Piano Forum
Piano Board => Repertoire => Topic started by: steviesteps on June 11, 2010, 08:30:29 PM
-
Does what it says on the tin, what's your favourite Bach?
-
I love his inspired music, because of course not all of his music was inspired... so i like his Partita No. 1 and his choral Jesu, joy of men desiring. Many others too.....
-
Probably the Goldberg Variations. When I was 16, that was the piece that made me decide to give my life to music. When I was 27, playing that piece was one of the great joys of my life.
-
-
The Prelude, Fugue, and Allegro, BWV 998.
The Ste. Anne Fugue.
The Pièce d'Orgue in G Major BWV 572.
Wenn-wir-in-höchsten-Nöten-sein, from the Orgelbuchlein.
The Agnus Dei from the B-minor Mass.
-
The Prelude, Fugue, and Allegro, BWV 998.
The Ste. Anne Fugue.
The Pièce d'Orgue in G Major BWV 572.
Wenn-wir-in-höchsten-Nöten-sein, from the Orgelbuchlein.
The Agnus Dei from the B-minor Mass.
Interesting that you mention BWV 998. Do you mean the keyboard version or the guitar transcription? I know only the guitar one played by John Williams or Paul Galbraith. Both are worth hearing. Galbraith is quite fast in the Prelude. His 8string guitar sounds mighty impressive.
-
998 is also played by keyboardists. It's designation is "for the lute or clavicembalo" and there is some evidence that Bach intended it or at least played it on a lute-harpsichord, a harpsichord strung in gut. Wanda Landowska, certainly no lutenist, called the PFA "a perfect jewel." You can find recordings for piano by Sebestyn (Naxos), Leonhardt, Moroney, and (my favorite) Kenneth Gilbert. You can lookup recordings of it at jsbach.org.
Jim
-
Bach is trash.
His works are far better in transcription ::)
Thal
-
Well, thank God Mozart, Beethoven and Chopin didn't agree! ...or are they trash too?
-
Bach is trash.
His works are far better in transcription ::)
Thal
Troll.
-
Troll.
Just bored to death with "favourite" threads.
Does this provide you with a problem??
Thal
-
Bach is trash.
And I'm an Albanian of part-Mozambican, part-Bolivian extraction...
His works are far better in transcription ::)
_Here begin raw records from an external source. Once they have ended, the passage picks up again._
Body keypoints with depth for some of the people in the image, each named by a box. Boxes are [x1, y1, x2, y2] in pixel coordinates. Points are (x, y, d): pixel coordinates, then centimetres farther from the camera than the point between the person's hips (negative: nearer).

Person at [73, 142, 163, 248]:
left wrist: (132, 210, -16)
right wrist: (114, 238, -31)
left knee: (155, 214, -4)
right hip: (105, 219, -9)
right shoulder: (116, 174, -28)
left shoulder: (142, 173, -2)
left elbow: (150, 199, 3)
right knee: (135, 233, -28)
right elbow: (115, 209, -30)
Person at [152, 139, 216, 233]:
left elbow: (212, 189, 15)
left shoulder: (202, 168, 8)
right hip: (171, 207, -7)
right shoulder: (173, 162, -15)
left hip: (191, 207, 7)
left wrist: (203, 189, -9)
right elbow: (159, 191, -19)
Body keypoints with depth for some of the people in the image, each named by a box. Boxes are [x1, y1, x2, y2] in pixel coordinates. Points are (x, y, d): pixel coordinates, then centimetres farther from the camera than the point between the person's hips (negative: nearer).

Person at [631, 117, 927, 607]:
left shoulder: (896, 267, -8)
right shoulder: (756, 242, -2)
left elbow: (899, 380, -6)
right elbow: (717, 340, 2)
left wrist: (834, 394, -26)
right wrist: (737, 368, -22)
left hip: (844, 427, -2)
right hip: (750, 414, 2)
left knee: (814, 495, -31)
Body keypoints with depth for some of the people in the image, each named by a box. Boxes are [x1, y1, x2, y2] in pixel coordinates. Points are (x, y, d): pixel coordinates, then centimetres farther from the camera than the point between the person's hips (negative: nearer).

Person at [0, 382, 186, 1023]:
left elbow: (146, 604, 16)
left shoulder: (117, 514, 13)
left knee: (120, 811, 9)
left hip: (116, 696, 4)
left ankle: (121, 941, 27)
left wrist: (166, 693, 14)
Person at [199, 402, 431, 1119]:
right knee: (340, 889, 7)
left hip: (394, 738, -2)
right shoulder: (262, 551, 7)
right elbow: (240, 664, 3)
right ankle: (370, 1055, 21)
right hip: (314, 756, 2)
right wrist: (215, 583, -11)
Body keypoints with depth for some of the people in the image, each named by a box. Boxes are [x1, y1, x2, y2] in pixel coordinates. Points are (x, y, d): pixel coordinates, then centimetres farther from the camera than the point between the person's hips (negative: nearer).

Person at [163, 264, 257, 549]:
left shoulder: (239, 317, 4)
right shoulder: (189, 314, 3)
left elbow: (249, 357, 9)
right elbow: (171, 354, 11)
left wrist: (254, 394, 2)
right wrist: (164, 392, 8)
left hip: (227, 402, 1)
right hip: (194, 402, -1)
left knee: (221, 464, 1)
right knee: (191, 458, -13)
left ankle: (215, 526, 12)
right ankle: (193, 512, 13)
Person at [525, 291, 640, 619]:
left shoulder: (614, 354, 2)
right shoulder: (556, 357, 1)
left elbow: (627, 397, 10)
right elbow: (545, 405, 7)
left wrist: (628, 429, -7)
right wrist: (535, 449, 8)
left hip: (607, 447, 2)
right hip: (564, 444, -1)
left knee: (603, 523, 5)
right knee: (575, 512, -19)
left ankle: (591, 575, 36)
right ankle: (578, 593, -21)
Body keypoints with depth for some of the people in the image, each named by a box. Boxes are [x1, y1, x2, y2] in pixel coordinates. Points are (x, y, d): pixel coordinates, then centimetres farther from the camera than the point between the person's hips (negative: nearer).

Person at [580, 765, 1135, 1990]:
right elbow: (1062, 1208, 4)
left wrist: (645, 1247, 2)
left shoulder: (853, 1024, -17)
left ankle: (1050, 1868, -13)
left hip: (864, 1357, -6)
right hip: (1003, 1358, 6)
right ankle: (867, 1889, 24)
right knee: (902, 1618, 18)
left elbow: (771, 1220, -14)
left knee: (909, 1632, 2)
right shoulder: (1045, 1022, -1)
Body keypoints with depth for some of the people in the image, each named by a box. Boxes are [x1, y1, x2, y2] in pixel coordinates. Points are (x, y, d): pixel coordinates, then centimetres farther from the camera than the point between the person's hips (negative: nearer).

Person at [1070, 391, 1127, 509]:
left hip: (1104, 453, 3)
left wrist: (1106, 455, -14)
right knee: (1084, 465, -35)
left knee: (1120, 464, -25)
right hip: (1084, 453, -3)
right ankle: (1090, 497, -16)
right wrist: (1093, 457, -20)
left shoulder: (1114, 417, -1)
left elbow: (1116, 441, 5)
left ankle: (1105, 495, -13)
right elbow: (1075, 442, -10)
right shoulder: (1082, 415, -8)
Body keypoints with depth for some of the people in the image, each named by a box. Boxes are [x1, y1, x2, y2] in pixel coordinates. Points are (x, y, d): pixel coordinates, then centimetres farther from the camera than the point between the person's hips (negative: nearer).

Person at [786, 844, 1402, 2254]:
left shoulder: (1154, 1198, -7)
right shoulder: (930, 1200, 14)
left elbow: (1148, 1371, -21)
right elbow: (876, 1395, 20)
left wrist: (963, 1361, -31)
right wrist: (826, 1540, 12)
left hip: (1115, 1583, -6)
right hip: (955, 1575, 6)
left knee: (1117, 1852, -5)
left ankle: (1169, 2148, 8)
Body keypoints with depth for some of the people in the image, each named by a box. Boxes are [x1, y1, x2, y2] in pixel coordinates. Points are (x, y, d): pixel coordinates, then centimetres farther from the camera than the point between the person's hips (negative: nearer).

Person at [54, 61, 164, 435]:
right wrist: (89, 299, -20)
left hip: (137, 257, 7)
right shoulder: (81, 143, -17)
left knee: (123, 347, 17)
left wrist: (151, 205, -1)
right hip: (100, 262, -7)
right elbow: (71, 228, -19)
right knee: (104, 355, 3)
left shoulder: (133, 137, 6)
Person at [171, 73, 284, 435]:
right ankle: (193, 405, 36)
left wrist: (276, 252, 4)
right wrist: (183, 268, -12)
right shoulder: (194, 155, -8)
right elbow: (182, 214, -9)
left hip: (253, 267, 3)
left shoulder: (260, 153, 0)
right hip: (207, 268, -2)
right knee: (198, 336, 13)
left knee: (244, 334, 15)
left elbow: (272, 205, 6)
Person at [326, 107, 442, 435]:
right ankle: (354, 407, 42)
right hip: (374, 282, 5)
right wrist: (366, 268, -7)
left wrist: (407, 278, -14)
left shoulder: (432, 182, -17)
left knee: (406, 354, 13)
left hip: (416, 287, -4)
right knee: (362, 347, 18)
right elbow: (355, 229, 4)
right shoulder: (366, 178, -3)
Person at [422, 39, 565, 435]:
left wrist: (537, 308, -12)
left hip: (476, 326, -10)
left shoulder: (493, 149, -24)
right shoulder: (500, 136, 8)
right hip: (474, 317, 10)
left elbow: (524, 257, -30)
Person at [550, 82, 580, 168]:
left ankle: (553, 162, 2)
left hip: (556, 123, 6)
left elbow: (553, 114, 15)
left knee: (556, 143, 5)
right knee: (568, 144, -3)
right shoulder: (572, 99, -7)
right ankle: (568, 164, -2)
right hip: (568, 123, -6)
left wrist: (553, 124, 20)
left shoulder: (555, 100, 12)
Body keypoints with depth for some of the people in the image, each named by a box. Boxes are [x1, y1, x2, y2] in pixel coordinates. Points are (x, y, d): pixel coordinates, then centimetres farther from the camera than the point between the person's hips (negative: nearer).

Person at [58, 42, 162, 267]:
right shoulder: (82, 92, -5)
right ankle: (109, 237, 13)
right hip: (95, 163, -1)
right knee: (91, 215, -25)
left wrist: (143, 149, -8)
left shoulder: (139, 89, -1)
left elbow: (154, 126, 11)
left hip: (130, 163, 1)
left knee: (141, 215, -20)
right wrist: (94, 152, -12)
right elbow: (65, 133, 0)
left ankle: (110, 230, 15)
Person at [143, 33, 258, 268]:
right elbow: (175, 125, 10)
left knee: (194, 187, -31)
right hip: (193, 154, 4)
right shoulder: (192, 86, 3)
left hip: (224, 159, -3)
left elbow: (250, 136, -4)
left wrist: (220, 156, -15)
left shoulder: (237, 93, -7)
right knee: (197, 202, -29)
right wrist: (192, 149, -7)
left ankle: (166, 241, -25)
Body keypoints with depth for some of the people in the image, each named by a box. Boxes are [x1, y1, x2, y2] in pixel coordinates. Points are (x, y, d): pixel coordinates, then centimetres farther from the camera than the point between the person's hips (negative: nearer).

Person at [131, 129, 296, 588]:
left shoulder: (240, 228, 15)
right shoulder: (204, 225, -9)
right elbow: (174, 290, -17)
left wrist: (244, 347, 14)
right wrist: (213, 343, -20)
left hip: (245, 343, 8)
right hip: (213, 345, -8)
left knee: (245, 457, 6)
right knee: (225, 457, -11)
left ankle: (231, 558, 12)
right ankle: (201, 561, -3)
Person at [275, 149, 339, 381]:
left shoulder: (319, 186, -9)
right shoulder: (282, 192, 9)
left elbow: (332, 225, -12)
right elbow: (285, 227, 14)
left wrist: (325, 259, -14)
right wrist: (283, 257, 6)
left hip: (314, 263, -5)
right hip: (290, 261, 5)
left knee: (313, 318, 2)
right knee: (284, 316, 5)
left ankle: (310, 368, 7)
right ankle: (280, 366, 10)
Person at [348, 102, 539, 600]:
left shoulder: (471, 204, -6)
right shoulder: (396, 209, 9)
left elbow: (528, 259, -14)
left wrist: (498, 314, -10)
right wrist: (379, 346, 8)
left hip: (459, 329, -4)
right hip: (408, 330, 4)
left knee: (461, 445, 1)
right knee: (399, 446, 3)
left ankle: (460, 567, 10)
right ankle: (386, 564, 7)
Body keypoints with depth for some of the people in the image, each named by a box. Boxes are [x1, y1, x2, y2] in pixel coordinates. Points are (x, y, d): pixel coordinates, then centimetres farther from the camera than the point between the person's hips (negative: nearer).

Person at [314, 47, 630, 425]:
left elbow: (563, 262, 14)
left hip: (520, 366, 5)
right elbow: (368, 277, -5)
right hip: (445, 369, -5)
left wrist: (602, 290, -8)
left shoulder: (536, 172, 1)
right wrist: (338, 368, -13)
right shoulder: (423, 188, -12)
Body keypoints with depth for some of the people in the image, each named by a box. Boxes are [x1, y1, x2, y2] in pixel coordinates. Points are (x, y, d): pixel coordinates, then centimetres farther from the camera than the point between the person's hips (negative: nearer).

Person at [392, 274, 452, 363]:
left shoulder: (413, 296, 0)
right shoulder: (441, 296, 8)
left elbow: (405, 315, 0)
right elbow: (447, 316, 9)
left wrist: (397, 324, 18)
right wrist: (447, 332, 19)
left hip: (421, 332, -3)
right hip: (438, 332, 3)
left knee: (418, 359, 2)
He was himself a transcriber of considerable accomplishment, yet not that many of his own works have been transcribed by others...
Best,
Alistair
-
My favorite Bach? It's a tie for my favorite Bach:
Either Johann Sebastion or P.D.Q.
-
Bach Transcriptions?????? you mean like playing a bach sonata for klavier and violin transcribed into piano and saxophone?
-
998 is also played by keyboardists. It's designation is "for the lute or clavicembalo" and there is some evidence that Bach intended it or at least played it on a lute-harpsichord, a harpsichord strung in gut. Wanda Landowska, certainly no lutenist, called the PFA "a perfect jewel." You can find recordings for piano by Sebestyn (Naxos), Leonhardt, Moroney, and (my favorite) Kenneth Gilbert. You can lookup recordings of it at jsbach.org.
Jim
Thanks Jim for that information.
Currently rather like Prelude & Fugue BWV898 as played/sung by Mr. Gould: such an upbeat piece not so different to the PFA.(Especially love the flourish at 4'37: laugh out loud stuff.)
-
I like the well tempered clavier but so much in a key diffucult to read.
-
I like his chromatic fantasie and fugue it's kind of like Bach for those who don't like Bach
-
I like his chromatic fantasie and fugue it's kind of like Bach for those who don't like Bach
someone's watched glenn gould videos...
also, my favorite right now is either Jesu, like the first or second person said, or maybe the fugue in wtc 2 in e-flat major. I cannot wait to be able to have the skill to play that.
-
From Johann Sebastian (which, as I suppose, you're relating to):
All Piano (harspichord) Toccatas :)
And the Air from Orchestral Suite No.3 (BWV 1068)
-
I love the BWV 848 i'm working on (prelude and fugue 3 WTC1)
I also like the 1st prelude and fugue in C major of the WTC2.
And hello everyone, I'm new here :)
-
Goldberg variations, art of fugue, WTC, keyboard suites, keyboard concerti, brandenberg concerti, and some of his violin works and choral works.
-
I love all by Bach, but i have to say the partita no 2 in c minor
-
His grand minor keyed "X+Fugue" organ works give me the transcendent thought/feeling that this is the closest one could come to proof of the existence of some "God".
I also love the Ciaccona from the 2nd Partita for violin solo and the 1st Sonata (g minor) for same and the "double" concerto for 2 violins; also, the 2nd English Suite (back to piano) and the 2nd Partita come to immediate mind as well as the WTC, AOF and Chromatic Fantasy and Fugue.
Playing violin as well as piano, I've been fortunate enough to play most of my favorite Bach. On piano tho, I find him the hardest composer to play; and the one that will yield the most solid technical rewards if practised along side scales and arps. It would seriously be easier for me to put a Chopin or Liszt Etude together than a polyphonic, contrapuntal Bach work, on piano that is; interestingly, and curiously, I find him relatively easy on violin?.....
-
The Goldberg Variations by a country mile.
The Well-Tempered Clavier
Keyboard Concerto in D minor BWV 1052
Sheep May Safely Graze
Sleepers Wake
English Suite No 6
-
I would actually love to list out my favourite Bach. Sadly, my brain is too small. Thus, I am unable to play Bach.
I quite like Sheep May Safely Graze though..
Of course, his Unaccompanied Cello Suites are my favourite pieces to play on Cello, which is interesting because I cannot play Bach on piano!
His Toccata in E minor is sublimeeeeeee.
Other than that, I really must get into Bach more.